Transformer^-1: Input-Adaptive Computation for Resource-Constrained Deployment
Lumen AI, Tengzhou No. 1 Middle School, Shihao Ji, Zihui Song, Fucheng Zhong, Jisen Jia, Zhaobo Wu, Zheyi Cao, Xu Tianhao
TL;DR
This work tackles resource waste from fixed-depth Transformers on resource-constrained devices by introducing a dynamic-depth Transformer inverse that adaptively allocates computation per input. It combines a complexity predictor and a reinforcement-learning policy to select computation paths, and provides a theoretical bound on dynamic computation alongside engineering solutions like layer folding and CUDA Graph pre-compilation to enable practical deployment.

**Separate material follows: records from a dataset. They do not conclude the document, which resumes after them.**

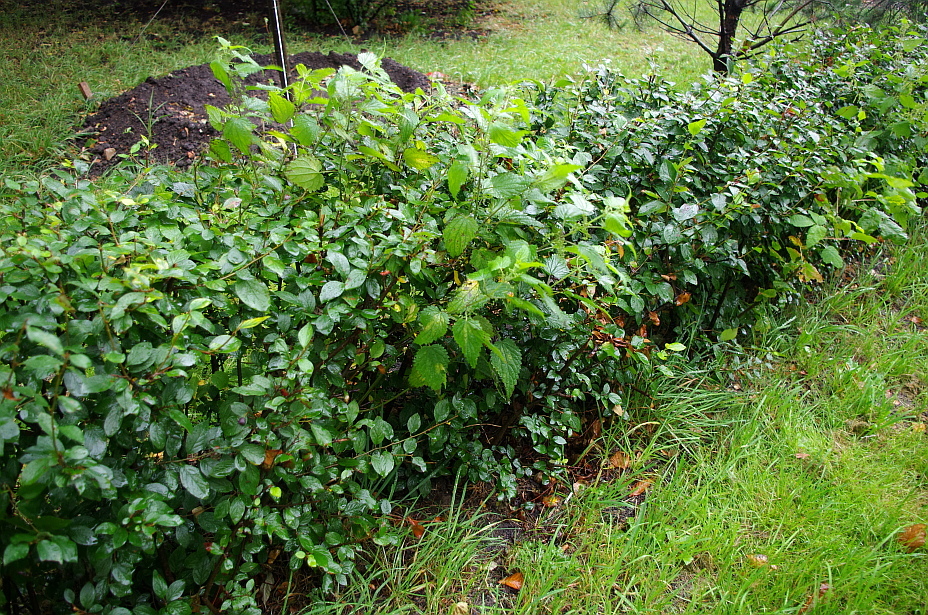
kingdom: Plantae
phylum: Tracheophyta
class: Magnoliopsida
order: Rosales
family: Urticaceae
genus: Urtica
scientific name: Urtica dioica
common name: Common nettle
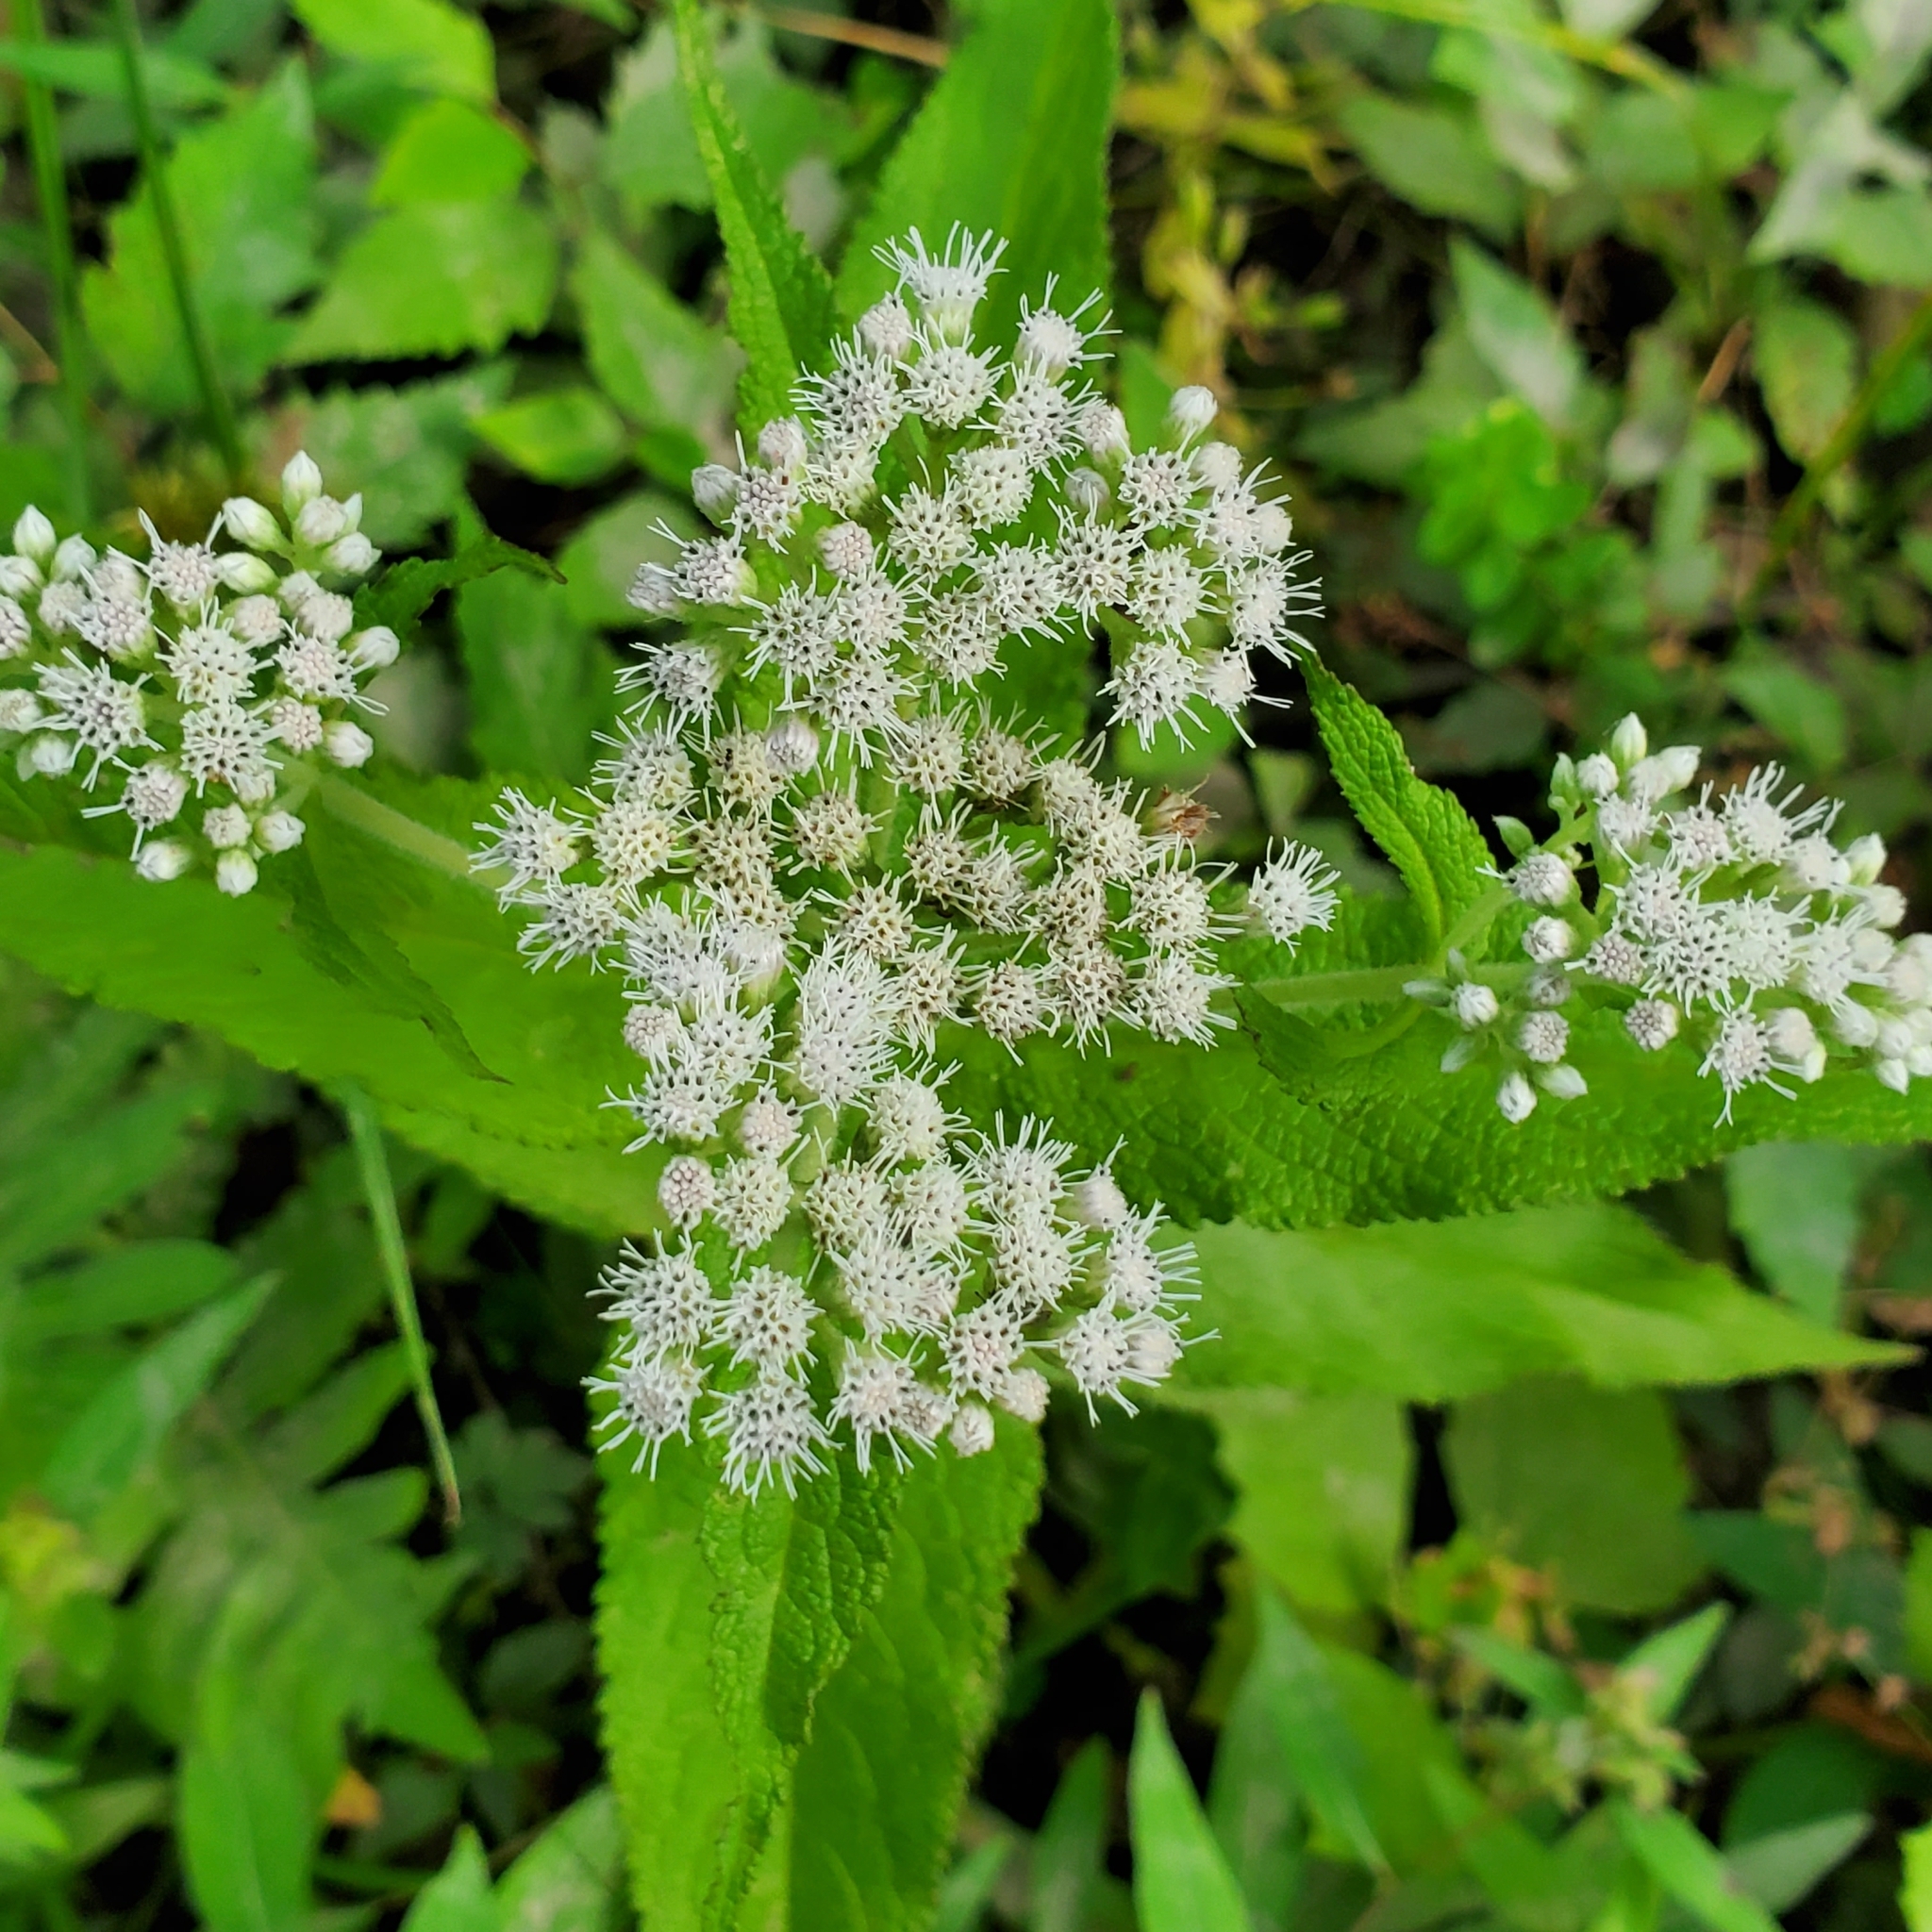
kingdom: Plantae
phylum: Tracheophyta
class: Magnoliopsida
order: Asterales
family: Asteraceae
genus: Eupatorium
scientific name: Eupatorium perfoliatum
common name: Boneset
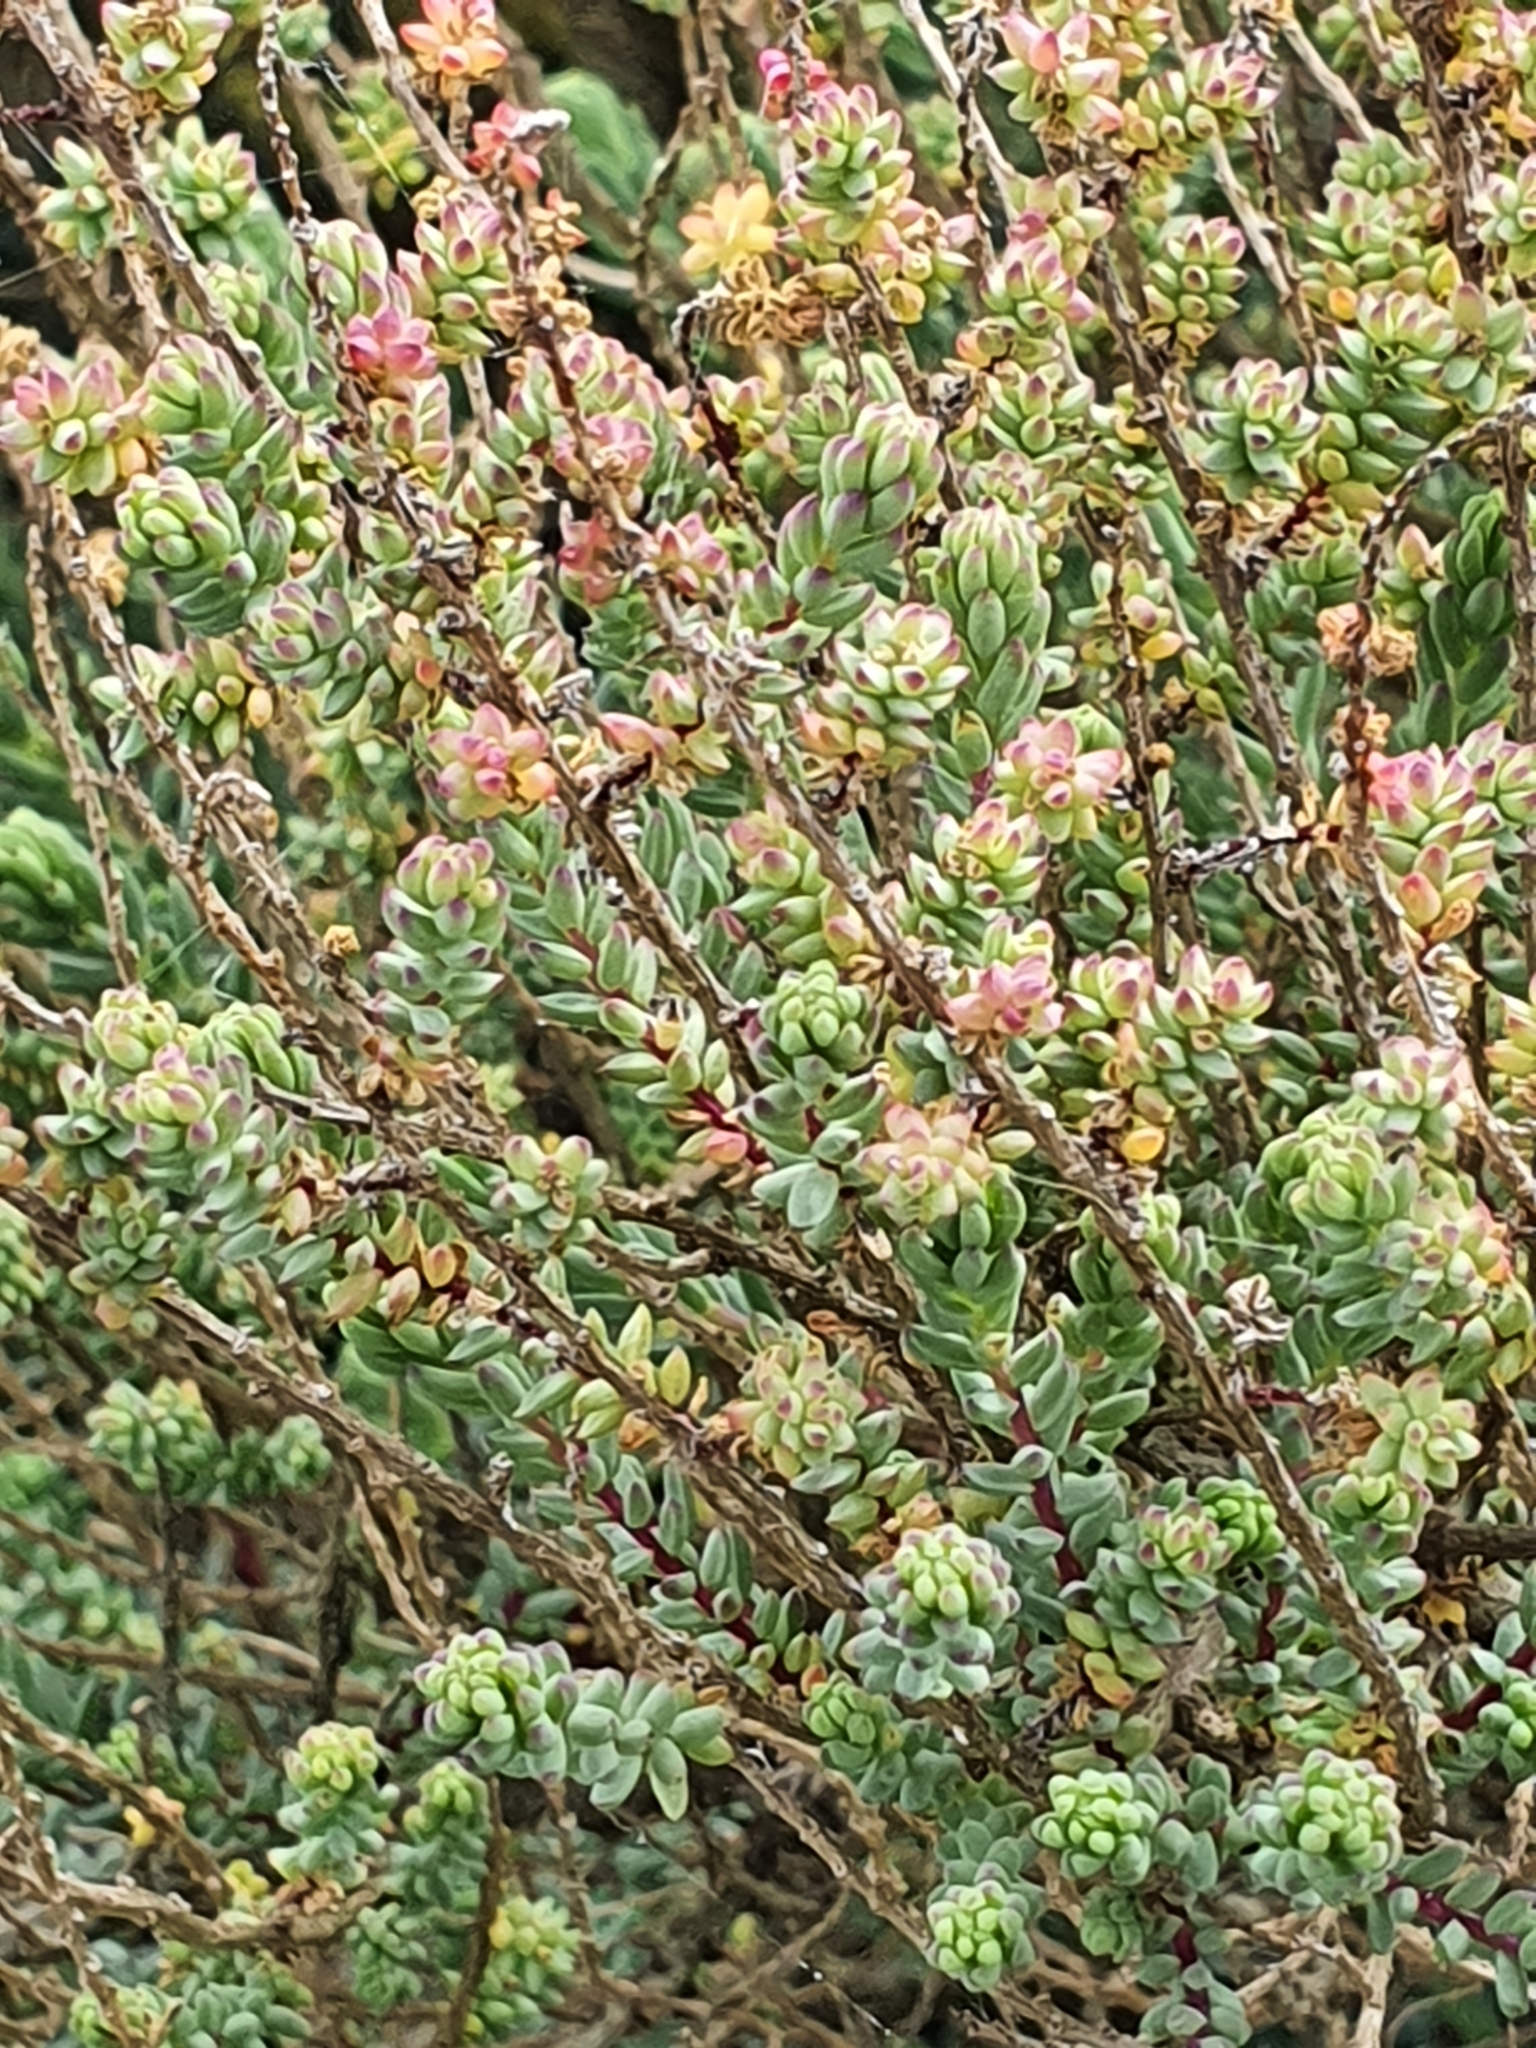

The approach yields substantial FLOPs and memory reductions with negligible accuracy loss on ImageNet-1K and shows generalization to NLP tasks and edge devices, demonstrating real-world applicability. Overall, Transformer inverse advances resource-efficient deep learning by enabling input-aware computation with strong empirical gains and practical deployment viability.
Abstract
Addressing the resource waste caused by fixed computation paradigms in deep learning models under dynamic scenarios, this paper proposes a Transformer$^{-1}$ architecture based on the principle of deep adaptivity. This architecture achieves dynamic matching between input features and computational resources by establishing a joint optimization model for complexity and computation. Our core contributions include: (1) designing a two-layer control mechanism, composed of a complexity predictor and a reinforcement learning policy network, enabling end-to-end optimization of computation paths; (2) deriving a lower bound theory for dynamic computation, proving the system's theoretical reach to optimal efficiency; and (3) proposing a layer folding technique and a CUDA Graph pre-compilation scheme, overcoming the engineering bottlenecks of dynamic architectures. In the ImageNet-1K benchmark test, our method reduces FLOPs by 42.7\% and peak memory usage by 34.1\% compared to the standard Transformer, while maintaining comparable accuracy ($\pm$0.3\%). Furthermore, we conducted practical deployment on the Jetson AGX Xavier platform, verifying the effectiveness and practical value of this method in resource-constrained environments. To further validate the generality of the method, we also conducted experiments on several natural language processing tasks and achieved significant improvements in resource efficiency.